First scanX and scanY are set to 0;
Then function scanChar(var scanX,scanY) : Boolean; is called.
This function scans the scanmap (left to right, top to bottom) to find a red pixel and
return true after that red pixel is set to white.
ScanX,scanY point to the first red pixel found.
Next drawdemochar lowers the pen to set a dot.
x is set to scanX , y is set to scanY and function subscan(var x,y; var dir) : Boolean is called.
This function searches for neighbour red pixels of x,y.
If found, true is returned together with the direction code needed for the call to procedure procmove( ) to step the pen.
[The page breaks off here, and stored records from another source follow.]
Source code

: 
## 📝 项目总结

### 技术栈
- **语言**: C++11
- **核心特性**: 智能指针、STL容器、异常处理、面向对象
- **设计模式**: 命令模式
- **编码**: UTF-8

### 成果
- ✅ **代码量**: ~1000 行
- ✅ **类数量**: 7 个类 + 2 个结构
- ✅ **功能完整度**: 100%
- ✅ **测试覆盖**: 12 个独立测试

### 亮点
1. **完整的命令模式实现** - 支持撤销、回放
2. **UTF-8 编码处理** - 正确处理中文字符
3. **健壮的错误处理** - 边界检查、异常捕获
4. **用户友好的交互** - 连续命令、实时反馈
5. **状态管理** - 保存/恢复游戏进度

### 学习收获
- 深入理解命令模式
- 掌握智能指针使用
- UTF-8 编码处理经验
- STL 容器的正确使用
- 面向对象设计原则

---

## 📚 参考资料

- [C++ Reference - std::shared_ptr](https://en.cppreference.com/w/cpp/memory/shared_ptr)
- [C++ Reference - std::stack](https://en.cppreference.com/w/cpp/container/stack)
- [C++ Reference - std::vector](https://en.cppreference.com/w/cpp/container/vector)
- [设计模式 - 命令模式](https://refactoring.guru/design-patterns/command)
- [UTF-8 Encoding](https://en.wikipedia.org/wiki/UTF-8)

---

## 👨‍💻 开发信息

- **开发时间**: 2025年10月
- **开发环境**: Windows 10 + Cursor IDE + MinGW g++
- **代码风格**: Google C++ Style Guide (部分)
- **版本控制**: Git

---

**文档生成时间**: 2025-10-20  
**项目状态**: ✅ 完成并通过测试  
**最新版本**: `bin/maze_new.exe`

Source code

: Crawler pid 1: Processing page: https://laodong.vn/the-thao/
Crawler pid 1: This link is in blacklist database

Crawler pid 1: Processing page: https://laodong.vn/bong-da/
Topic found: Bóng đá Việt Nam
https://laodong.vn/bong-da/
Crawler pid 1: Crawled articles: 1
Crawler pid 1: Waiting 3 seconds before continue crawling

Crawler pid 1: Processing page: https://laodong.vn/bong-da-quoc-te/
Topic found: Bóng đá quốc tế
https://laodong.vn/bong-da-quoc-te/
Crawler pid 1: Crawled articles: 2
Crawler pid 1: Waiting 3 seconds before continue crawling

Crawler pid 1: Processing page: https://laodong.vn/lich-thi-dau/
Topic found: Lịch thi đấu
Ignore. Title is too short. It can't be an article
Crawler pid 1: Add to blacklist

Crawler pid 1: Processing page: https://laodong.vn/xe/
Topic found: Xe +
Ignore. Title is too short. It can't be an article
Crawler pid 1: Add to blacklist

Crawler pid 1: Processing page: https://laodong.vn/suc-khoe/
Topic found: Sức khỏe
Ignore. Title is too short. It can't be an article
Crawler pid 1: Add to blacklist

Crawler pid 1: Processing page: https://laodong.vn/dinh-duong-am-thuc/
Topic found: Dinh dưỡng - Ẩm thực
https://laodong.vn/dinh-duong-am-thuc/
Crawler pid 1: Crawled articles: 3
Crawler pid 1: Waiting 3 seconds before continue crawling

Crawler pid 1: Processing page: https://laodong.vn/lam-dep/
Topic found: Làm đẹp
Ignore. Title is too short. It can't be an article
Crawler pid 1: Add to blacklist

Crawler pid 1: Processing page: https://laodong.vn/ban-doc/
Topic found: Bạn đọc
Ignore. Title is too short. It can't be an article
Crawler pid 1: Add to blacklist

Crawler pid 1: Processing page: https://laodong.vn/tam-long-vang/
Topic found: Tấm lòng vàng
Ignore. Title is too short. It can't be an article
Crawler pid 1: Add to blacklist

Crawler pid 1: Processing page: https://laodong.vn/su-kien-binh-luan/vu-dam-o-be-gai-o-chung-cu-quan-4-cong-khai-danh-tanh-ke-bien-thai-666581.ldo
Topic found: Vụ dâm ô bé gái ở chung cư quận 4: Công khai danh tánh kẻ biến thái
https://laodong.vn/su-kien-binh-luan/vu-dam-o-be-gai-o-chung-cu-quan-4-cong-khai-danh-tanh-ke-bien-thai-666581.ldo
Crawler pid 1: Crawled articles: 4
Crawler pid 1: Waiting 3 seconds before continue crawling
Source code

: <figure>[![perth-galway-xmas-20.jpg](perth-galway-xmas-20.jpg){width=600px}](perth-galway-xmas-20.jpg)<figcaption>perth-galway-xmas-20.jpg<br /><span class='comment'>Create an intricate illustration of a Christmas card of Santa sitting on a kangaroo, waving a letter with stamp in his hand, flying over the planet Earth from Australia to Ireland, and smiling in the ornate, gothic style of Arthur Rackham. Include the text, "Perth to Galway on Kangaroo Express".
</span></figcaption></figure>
Also x,y coordinates are updated to reflect the last red pixel position.
If subscan returns false, scanChar is called again to continue the search
for remaining red dots, starting at scanX,scanY.
The roman font is used to paint the characters in scanmap.
The GoDemoFlag must be true for textdrawing to continue.
A click on the stop button clears the flag, ending the demo.

This concludes the HBot simulator description.